▶ 清单
= = = =

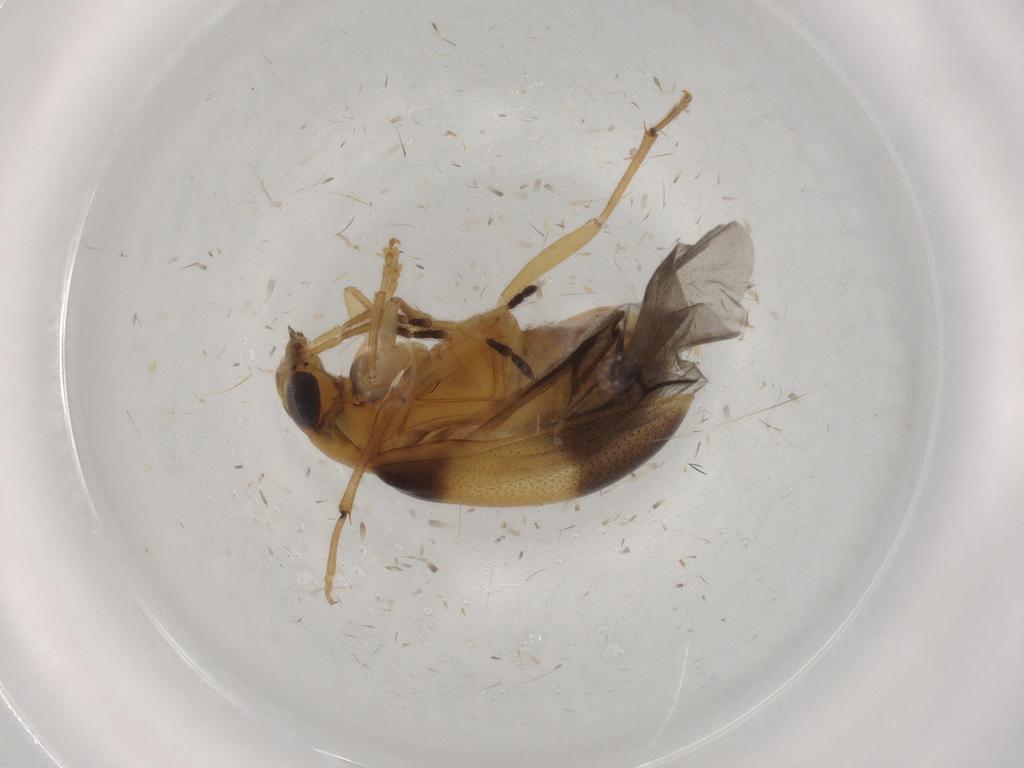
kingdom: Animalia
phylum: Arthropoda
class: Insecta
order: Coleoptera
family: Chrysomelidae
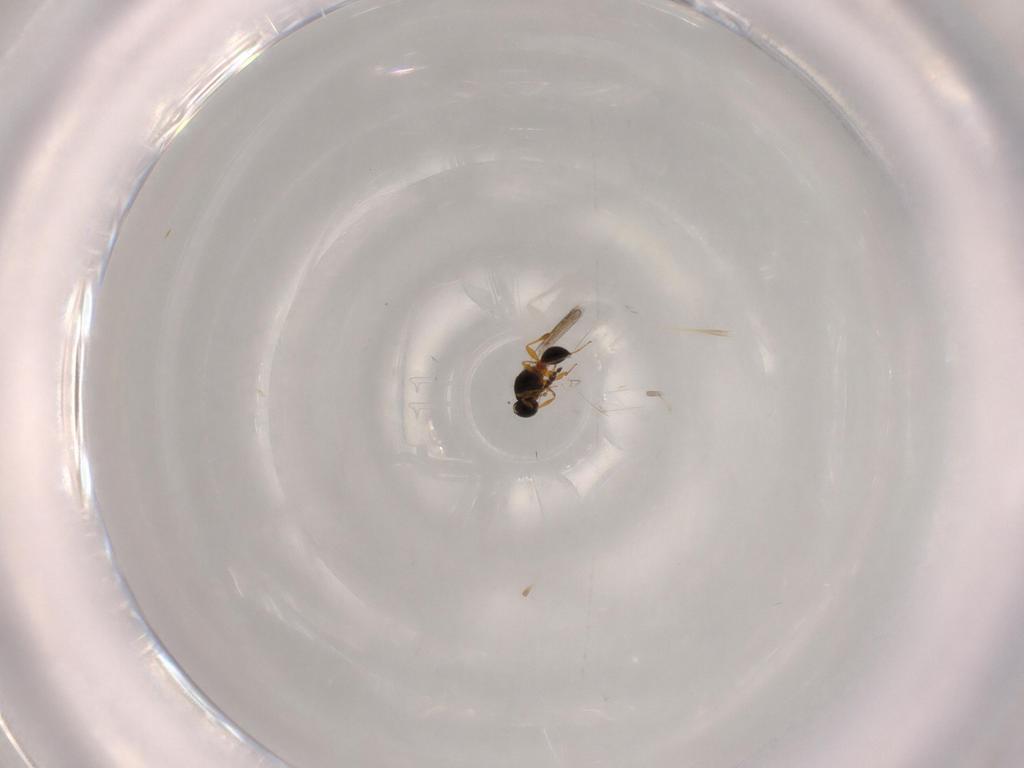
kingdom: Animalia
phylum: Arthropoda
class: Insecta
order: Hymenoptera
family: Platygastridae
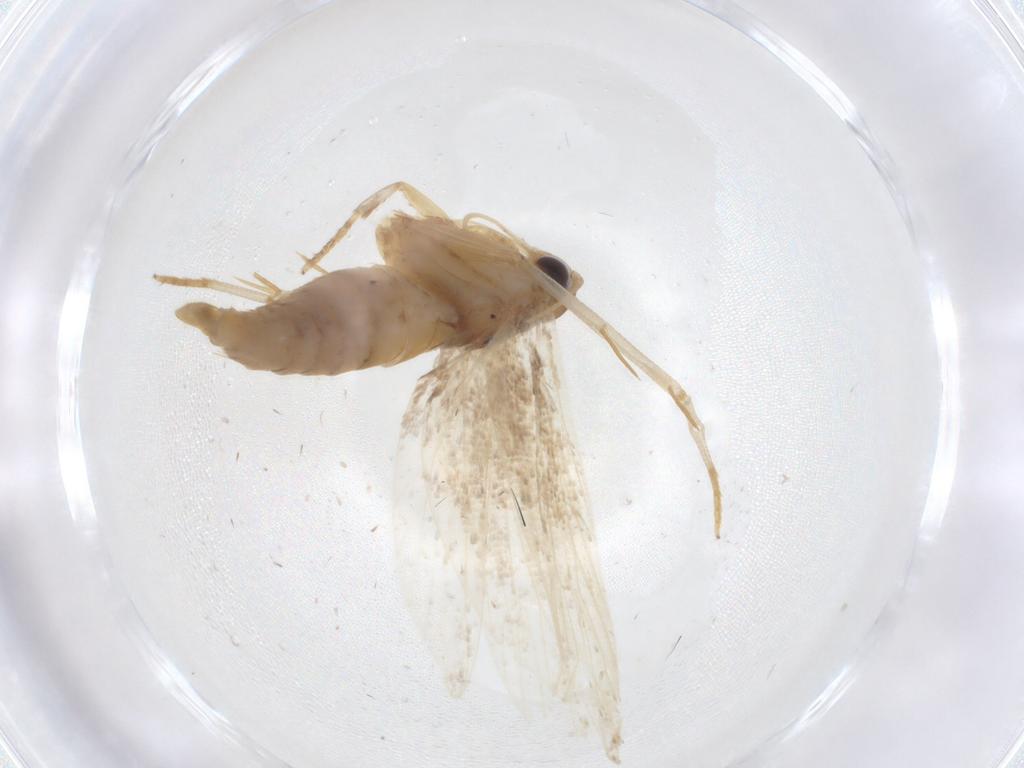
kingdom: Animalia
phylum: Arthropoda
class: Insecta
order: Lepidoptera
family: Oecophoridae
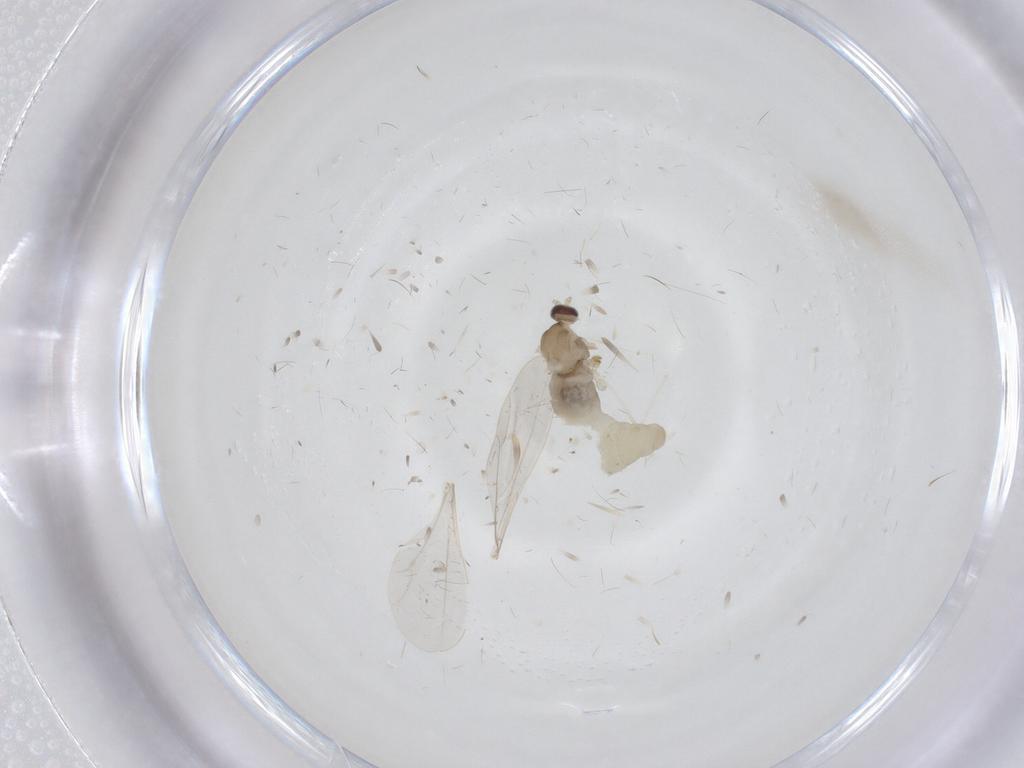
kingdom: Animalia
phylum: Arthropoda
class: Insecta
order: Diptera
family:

= = = =

▶ 任务
更新清单：将其中的“family”全部替换为“科”，其余内容不变，重新写出所有各行，图片不要写入答案。

▶ 回复
kingdom: Animalia
phylum: Arthropoda
class: Insecta
order: Coleoptera
科: Chrysomelidae
kingdom: Animalia
phylum: Arthropoda
class: Insecta
order: Hymenoptera
科: Platygastridae
kingdom: Animalia
phylum: Arthropoda
class: Insecta
order: Lepidoptera
科: Oecophoridae
kingdom: Animalia
phylum: Arthropoda
class: Insecta
order: Diptera
科:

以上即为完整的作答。